Нападать волки не спешили.
Ожидание действовало Гвирнусу на нервы. Он нетерпеливо переминался с ноги на ногу, поглядывал на затухающий костер. Наконец не выдержал, махнул рукой в сторону засохшей сосенки, шагах в двадцати:
— Заломаю. Для костра.
Положил к ногам отшельника лук и колчан со стрелами:
— Присмотри, мешаться будут.
Лесной бродяга как-то странно посмотрел на него:
— Хм! Не боишься?
— Чего?
— А оставлять?
— Не боюсь, — хмуро буркнул нелюдим.
И, не дожидаясь ответа, ринулся в темноту…
3— Мама?!
Ай-я очнулась, ошалело уставилась на догорающую печь. Заслонка почему-то открыта. Сухо потрескивают тлеющие угольки. А ведь только что огонь в печи бушевал вовсю.
«Я спала, да?»
Ай-я быстро взглянула на детские кроватки в углу. Потом на закрытую ведущую в сени дверь. Никого. На том месте, где только что стоял скаливший зубы звереныш, — никого. Значит, это был сон. Ай-я вскочила с табурета, подбежала к кроваткам, поправляя на ходу упавшие на лоб волосы.
Спят.
И Аринка.
И Райнус. Райнус даже улыбается во сне. Небось опять снится охота, лук, стрелы, а может, и вечно ворчащий на своего непонятливого ученика отец. Хотя нет. Отец вряд ли. Тогда бы Райнус не улыбался. Скорее хмурился. Вот так — и Ай-я сама нахмурила лоб. Почти как Гвирнус. Отец.
Она улыбнулась.
Как хорошо, что это был сон!
И снова нахмурилась, на этот раз всерьез.
«Мама», — сказал кто-то и этим самым тихим и жалобным «мама» разбудил ее. Тоже во сне? Но ведь голос звучал так явственно и четко — она могла поклясться, что слышала этот голос наяву.
Тсс!
Нет же, откуда?
Баю-бай.
Голоса не было. Тогда почему же она и сейчас слышит, как скребут по дощатому полу острые коготки? Мыши? Нет, мыши скребутся не так. И кролики в своих клетках, что расставлены по полкам в сенях, тоже скребутся по-другому. Что-то этот тихий звук ей напоминал… Ах да! Сон. Привидевшийся во сне кошмар. Выходящего из сеней Райнуса, на ходу поправлявшего свои спущенные до колен штанишки и… смешно прикусывающего свою страшную волчью губу. Его острые коготки, когда он встал на четвереньки. Да. Его острые коготки.
Ай-я вздрогнула.
Тогда это был сон. Но сейчас…
Она испуганно окинула взглядом дом, не понимая, откуда могут раздаваться эти так пугающие ее звуки. Потом вдруг неожиданно поняла.
Сени.
Да, сени.
И звуки стали совсем другими. Уже не скреблись по дереву острые коготки. Кто-то чавкал, сопел, причмокивал и даже повизгивал от удовольствия. Там, за деревянной дверцей, запертой на хлипкий железный крючок, который без труда можно было вышибить легким ударом ноги. Громко и смачно. Не обращая внимания на испуганно заверещавших в своих клетках кроликов. Впрочем, очень даже обращая. Вот чавканье на мгновение прекратилось, раздался полузадушенный визг — и Ай-я поняла, что одним кроликом стало меньше. Зверь (а то, что это был именно зверь, Ай-я не сомневалась) деловито уничтожал ее неприкосновенный запас — ох как надеялась Ай-я на своих маленьких и пушистых в эту голодную зиму. Да и не просто так вурди всегда держал их под рукой. Ибо кровь кролика не будит жажду. Но утоляет ее.

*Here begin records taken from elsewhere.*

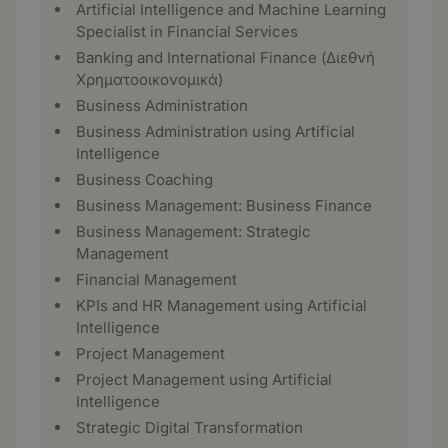
Artificial Intelligence and Machine Learning
Specialist in Financial Services
Banking and International Finance (Διεθνή
Χρηματοοικονομικά)
Business Administration
Business Administration using Artificial
Intelligence
Business Coaching
Business Management: Business Finance
Business Management: Strategic
Management
Financial Management
KPIs and HR Management using Artificial
Intelligence
Project Management
Project Management using Artificial
Intelligence
Strategic Digital Transformation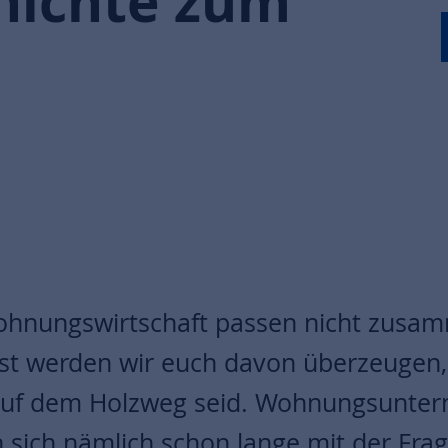
chichte zum
ohnungswirtschaft passen nicht zusa
t werden wir euch davon überzeugen, 
uf dem Holzweg seid. Wohnungsunter
sich nämlich schon lange mit der Frage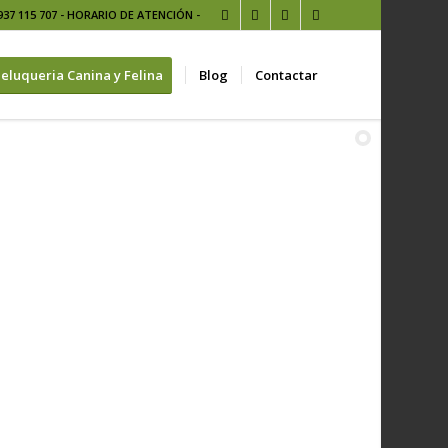
937 115 707 -
HORARIO DE ATENCIÓN
-
eluqueria Canina y Felina
Blog
Contactar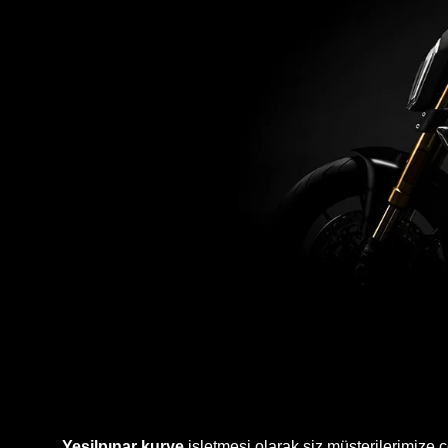
Yeşilpınar kurye
işletmesi olarak siz müşterilerimize 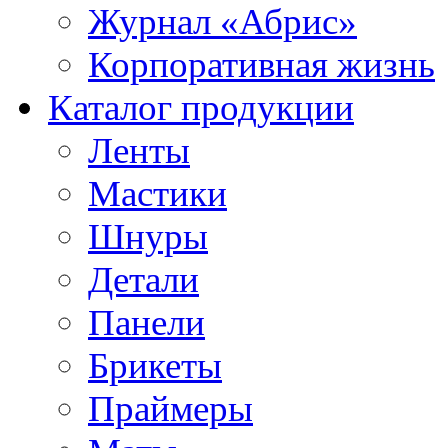
Журнал «Абрис»
Корпоративная жизнь
Каталог продукции
Ленты
Мастики
Шнуры
Детали
Панели
Брикеты
Праймеры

Но сейчас Ай-ю интересовало другое.
Не столько гибель кроликов, сколько то, как мерзко чавкающее и сопящее существо могло проникнуть в запертый дом. Пускай не дом — сени, но Ай-я-то хорошо помнила, что попасть туда с улицы было невозможно: Гвирнус самолично залепил все щели речной глиной, а наверху под потолком крепко-накрепко заколотил досками. Да и она, Ай-я, зная ленивый нрав своего мужа, самолично проверила, все ли он сделал, как надо. Тогда ей казалось — все.
И однако же зверь оказался в сенях.
«Не сам же дом впустил его сюда?» — мелькнуло в голове Ай-и.
Зверь был не слишком большой, определила по звуку Ай-я, размером с лесную рысь. И по повадке, воровской и наглой, он тоже походил на рысь. Впрочем, так могла сопеть и лиса: — голод не тетка — с голодухи вполне можно позабыть и привычную осторожность.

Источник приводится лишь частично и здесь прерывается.